There are some challenges to be considered with the clinical application of this technique. The PEMF decreases rapidly when the distance of the metal implant to the coil increases: a temperature increase of 23°C (refers to 60°C clinically) was achieved in less than half a minute with the titanium cylinder placed immediately on the induction heater, while this took almost ten minutes with the titanium cylinder placed 5 cm above the induction heater. Heating metal implants deep within the human body thus requires optimisation of the induction heater and specialised designs. Nevertheless, there are already devices that can do this.⁹ For implants close to the skin (e.g. osteosynthesis of fractures of the ankle/foot/lower leg and hand/wrist/forearm), decrease of the PEMF with distance would be less of an issue since they are close to the coil.

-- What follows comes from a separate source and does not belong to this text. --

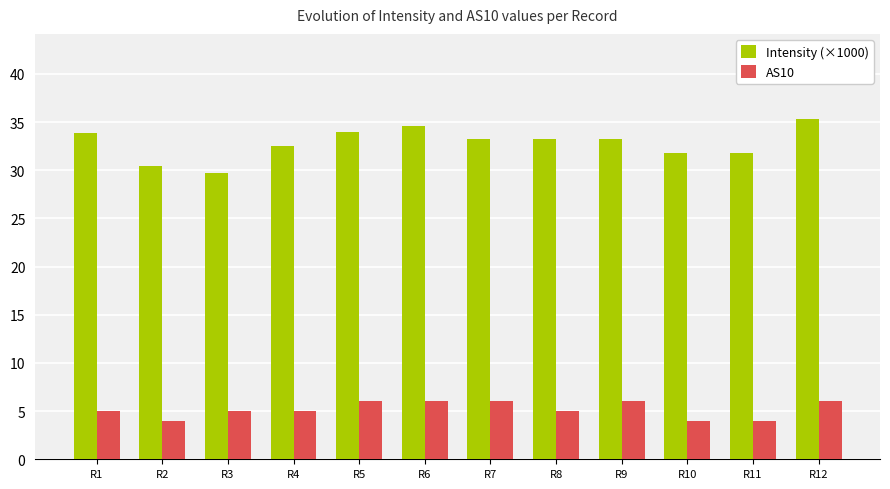

Which series has the widest spread of values?

Intensity (×1000)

It may also be challenging to heat homogeneously a metal object with an irregular shape such as the femoral stem. Homogeneous heating is important to prevent overheating of certain areas of the implant while other areas are underheated. However, this problem could be easily addressed by dividing the femoral stem in overlapping segments (of more regular shape) and heating these segments sequentially. Another advantage of using segments is that the energy required to heat a single segment to, say, 60°C is less than is required to heat the whole implant to 60°C.

In conclusion, non-contact induction heating of metallic (orthopaedic) implants appears feasible and is effective in vitro to limit survival of various bacterial species and yeast, including spore-forming bacteria. These promising results will be further explored as a new treatment modality for infections of metal orthopaedic implants.